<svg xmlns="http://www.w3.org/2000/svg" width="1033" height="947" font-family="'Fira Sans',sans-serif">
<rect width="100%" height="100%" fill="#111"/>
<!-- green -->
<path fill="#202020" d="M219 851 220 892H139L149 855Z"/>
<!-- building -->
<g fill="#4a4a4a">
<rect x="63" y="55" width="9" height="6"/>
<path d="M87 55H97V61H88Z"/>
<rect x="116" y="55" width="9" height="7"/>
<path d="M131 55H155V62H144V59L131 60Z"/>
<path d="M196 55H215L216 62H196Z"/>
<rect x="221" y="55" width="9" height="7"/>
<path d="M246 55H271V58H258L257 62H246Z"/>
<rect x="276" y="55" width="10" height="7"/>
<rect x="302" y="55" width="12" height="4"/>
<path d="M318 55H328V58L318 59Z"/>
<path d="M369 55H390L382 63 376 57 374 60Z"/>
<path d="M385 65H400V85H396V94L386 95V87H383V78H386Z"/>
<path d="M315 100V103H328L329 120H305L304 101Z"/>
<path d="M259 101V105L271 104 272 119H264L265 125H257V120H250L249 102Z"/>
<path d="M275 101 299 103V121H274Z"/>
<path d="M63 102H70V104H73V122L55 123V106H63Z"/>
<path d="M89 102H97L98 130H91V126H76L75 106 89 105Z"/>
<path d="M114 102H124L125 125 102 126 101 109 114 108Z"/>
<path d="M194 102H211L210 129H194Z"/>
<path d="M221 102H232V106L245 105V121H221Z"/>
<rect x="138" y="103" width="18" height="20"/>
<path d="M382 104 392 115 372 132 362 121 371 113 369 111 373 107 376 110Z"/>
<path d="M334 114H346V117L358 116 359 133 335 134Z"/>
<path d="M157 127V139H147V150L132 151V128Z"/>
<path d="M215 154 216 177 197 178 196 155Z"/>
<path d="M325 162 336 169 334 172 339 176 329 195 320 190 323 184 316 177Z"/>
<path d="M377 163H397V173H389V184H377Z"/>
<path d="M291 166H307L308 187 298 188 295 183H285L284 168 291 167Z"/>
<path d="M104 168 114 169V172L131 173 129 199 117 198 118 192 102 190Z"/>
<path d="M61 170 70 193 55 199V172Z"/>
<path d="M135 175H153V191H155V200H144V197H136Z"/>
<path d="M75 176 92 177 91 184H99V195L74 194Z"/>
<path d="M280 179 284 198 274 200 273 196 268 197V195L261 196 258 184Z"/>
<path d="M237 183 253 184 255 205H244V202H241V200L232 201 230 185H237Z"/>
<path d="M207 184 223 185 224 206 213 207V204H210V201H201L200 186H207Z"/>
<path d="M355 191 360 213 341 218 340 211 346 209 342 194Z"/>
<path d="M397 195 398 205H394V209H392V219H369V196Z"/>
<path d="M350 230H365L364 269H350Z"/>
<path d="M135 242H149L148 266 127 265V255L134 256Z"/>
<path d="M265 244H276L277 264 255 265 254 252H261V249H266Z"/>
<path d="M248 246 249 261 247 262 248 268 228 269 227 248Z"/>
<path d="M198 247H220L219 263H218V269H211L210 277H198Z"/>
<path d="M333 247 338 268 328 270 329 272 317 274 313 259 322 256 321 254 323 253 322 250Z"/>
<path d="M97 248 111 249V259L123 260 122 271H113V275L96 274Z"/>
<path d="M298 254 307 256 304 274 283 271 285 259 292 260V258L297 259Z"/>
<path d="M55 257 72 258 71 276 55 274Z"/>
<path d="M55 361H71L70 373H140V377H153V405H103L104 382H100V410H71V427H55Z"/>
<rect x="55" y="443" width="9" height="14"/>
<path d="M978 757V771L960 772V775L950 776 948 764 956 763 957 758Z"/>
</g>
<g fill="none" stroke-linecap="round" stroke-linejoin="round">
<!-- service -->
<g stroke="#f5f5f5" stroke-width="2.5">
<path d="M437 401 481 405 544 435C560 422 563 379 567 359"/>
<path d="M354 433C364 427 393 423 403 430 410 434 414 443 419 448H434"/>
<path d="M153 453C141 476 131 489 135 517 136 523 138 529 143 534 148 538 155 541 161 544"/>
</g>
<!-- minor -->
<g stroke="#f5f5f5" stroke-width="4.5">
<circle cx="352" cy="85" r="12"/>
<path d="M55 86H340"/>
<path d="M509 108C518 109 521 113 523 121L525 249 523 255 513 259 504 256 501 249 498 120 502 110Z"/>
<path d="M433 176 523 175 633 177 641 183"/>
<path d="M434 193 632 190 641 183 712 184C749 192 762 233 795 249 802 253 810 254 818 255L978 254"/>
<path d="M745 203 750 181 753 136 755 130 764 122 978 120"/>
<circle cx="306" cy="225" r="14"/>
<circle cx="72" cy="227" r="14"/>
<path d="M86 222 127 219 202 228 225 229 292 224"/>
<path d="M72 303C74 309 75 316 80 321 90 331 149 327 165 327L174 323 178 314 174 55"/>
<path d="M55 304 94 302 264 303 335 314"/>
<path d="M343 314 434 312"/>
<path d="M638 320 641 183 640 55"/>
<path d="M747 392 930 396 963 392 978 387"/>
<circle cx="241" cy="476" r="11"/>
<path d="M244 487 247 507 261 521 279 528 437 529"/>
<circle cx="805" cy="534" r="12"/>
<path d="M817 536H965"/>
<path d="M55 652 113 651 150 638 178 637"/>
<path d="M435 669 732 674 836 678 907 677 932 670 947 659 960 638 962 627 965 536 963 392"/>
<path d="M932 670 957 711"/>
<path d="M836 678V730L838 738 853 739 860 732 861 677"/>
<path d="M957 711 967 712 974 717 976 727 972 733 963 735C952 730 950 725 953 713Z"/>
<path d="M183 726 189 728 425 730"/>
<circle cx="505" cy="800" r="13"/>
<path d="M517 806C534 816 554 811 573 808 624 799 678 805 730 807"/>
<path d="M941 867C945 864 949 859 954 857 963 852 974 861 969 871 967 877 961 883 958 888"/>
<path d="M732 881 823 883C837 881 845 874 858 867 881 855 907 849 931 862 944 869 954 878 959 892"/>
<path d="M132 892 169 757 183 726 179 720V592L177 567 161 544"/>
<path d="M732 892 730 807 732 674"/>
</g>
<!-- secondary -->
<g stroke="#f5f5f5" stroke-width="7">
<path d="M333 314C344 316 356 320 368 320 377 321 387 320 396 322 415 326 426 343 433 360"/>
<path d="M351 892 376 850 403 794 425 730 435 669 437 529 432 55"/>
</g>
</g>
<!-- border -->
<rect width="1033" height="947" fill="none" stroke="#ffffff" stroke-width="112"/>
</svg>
########
_About this exercise_. Return each line of the data above verbatim.

_Written reply_.
<svg xmlns="http://www.w3.org/2000/svg" width="1033" height="947" font-family="'Fira Sans',sans-serif">
<rect width="100%" height="100%" fill="#111"/>
<!-- green -->
<path fill="#202020" d="M219 851 220 892H139L149 855Z"/>
<!-- building -->
<g fill="#4a4a4a">
<rect x="63" y="55" width="9" height="6"/>
<path d="M87 55H97V61H88Z"/>
<rect x="116" y="55" width="9" height="7"/>
<path d="M131 55H155V62H144V59L131 60Z"/>
<path d="M196 55H215L216 62H196Z"/>
<rect x="221" y="55" width="9" height="7"/>
<path d="M246 55H271V58H258L257 62H246Z"/>
<rect x="276" y="55" width="10" height="7"/>
<rect x="302" y="55" width="12" height="4"/>
<path d="M318 55H328V58L318 59Z"/>
<path d="M369 55H390L382 63 376 57 374 60Z"/>
<path d="M385 65H400V85H396V94L386 95V87H383V78H386Z"/>
<path d="M315 100V103H328L329 120H305L304 101Z"/>
<path d="M259 101V105L271 104 272 119H264L265 125H257V120H250L249 102Z"/>
<path d="M275 101 299 103V121H274Z"/>
<path d="M63 102H70V104H73V122L55 123V106H63Z"/>
<path d="M89 102H97L98 130H91V126H76L75 106 89 105Z"/>
<path d="M114 102H124L125 125 102 126 101 109 114 108Z"/>
<path d="M194 102H211L210 129H194Z"/>
<path d="M221 102H232V106L245 105V121H221Z"/>
<rect x="138" y="103" width="18" height="20"/>
<path d="M382 104 392 115 372 132 362 121 371 113 369 111 373 107 376 110Z"/>
<path d="M334 114H346V117L358 116 359 133 335 134Z"/>
<path d="M157 127V139H147V150L132 151V128Z"/>
<path d="M215 154 216 177 197 178 196 155Z"/>
<path d="M325 162 336 169 334 172 339 176 329 195 320 190 323 184 316 177Z"/>
<path d="M377 163H397V173H389V184H377Z"/>
<path d="M291 166H307L308 187 298 188 295 183H285L284 168 291 167Z"/>
<path d="M104 168 114 169V172L131 173 129 199 117 198 118 192 102 190Z"/>
<path d="M61 170 70 193 55 199V172Z"/>
<path d="M135 175H153V191H155V200H144V197H136Z"/>
<path d="M75 176 92 177 91 184H99V195L74 194Z"/>
<path d="M280 179 284 198 274 200 273 196 268 197V195L261 196 258 184Z"/>
<path d="M237 183 253 184 255 205H244V202H241V200L232 201 230 185H237Z"/>
<path d="M207 184 223 185 224 206 213 207V204H210V201H201L200 186H207Z"/>
<path d="M355 191 360 213 341 218 340 211 346 209 342 194Z"/>
<path d="M397 195 398 205H394V209H392V219H369V196Z"/>
<path d="M350 230H365L364 269H350Z"/>
<path d="M135 242H149L148 266 127 265V255L134 256Z"/>
<path d="M265 244H276L277 264 255 265 254 252H261V249H266Z"/>
<path d="M248 246 249 261 247 262 248 268 228 269 227 248Z"/>
<path d="M198 247H220L219 263H218V269H211L210 277H198Z"/>
<path d="M333 247 338 268 328 270 329 272 317 274 313 259 322 256 321 254 323 253 322 250Z"/>
<path d="M97 248 111 249V259L123 260 122 271H113V275L96 274Z"/>
<path d="M298 254 307 256 304 274 283 271 285 259 292 260V258L297 259Z"/>
<path d="M55 257 72 258 71 276 55 274Z"/>
<path d="M55 361H71L70 373H140V377H153V405H103L104 382H100V410H71V427H55Z"/>
<rect x="55" y="443" width="9" height="14"/>
<path d="M978 757V771L960 772V775L950 776 948 764 956 763 957 758Z"/>
</g>
<g fill="none" stroke-linecap="round" stroke-linejoin="round">
<!-- service -->
<g stroke="#f5f5f5" stroke-width="2.5">
<path d="M437 401 481 405 544 435C560 422 563 379 567 359"/>
<path d="M354 433C364 427 393 423 403 430 410 434 414 443 419 448H434"/>
<path d="M153 453C141 476 131 489 135 517 136 523 138 529 143 534 148 538 155 541 161 544"/>
</g>
<!-- minor -->
<g stroke="#f5f5f5" stroke-width="4.5">
<circle cx="352" cy="85" r="12"/>
<path d="M55 86H340"/>
<path d="M509 108C518 109 521 113 523 121L525 249 523 255 513 259 504 256 501 249 498 120 502 110Z"/>
<path d="M433 176 523 175 633 177 641 183"/>
<path d="M434 193 632 190 641 183 712 184C749 192 762 233 795 249 802 253 810 254 818 255L978 254"/>
<path d="M745 203 750 181 753 136 755 130 764 122 978 120"/>
<circle cx="306" cy="225" r="14"/>
<circle cx="72" cy="227" r="14"/>
<path d="M86 222 127 219 202 228 225 229 292 224"/>
<path d="M72 303C74 309 75 316 80 321 90 331 149 327 165 327L174 323 178 314 174 55"/>
<path d="M55 304 94 302 264 303 335 314"/>
<path d="M343 314 434 312"/>
<path d="M638 320 641 183 640 55"/>
<path d="M747 392 930 396 963 392 978 387"/>
<circle cx="241" cy="476" r="11"/>
<path d="M244 487 247 507 261 521 279 528 437 529"/>
<circle cx="805" cy="534" r="12"/>
<path d="M817 536H965"/>
<path d="M55 652 113 651 150 638 178 637"/>
<path d="M435 669 732 674 836 678 907 677 932 670 947 659 960 638 962 627 965 536 963 392"/>
<path d="M932 670 957 711"/>
<path d="M836 678V730L838 738 853 739 860 732 861 677"/>
<path d="M957 711 967 712 974 717 976 727 972 733 963 735C952 730 950 725 953 713Z"/>
<path d="M183 726 189 728 425 730"/>
<circle cx="505" cy="800" r="13"/>
<path d="M517 806C534 816 554 811 573 808 624 799 678 805 730 807"/>
<path d="M941 867C945 864 949 859 954 857 963 852 974 861 969 871 967 877 961 883 958 888"/>
<path d="M732 881 823 883C837 881 845 874 858 867 881 855 907 849 931 862 944 869 954 878 959 892"/>
<path d="M132 892 169 757 183 726 179 720V592L177 567 161 544"/>
<path d="M732 892 730 807 732 674"/>
</g>
<!-- secondary -->
<g stroke="#f5f5f5" stroke-width="7">
<path d="M333 314C344 316 356 320 368 320 377 321 387 320 396 322 415 326 426 343 433 360"/>
<path d="M351 892 376 850 403 794 425 730 435 669 437 529 432 55"/>
</g>
</g>
<!-- border -->
<rect width="1033" height="947" fill="none" stroke="#ffffff" stroke-width="112"/>
</svg>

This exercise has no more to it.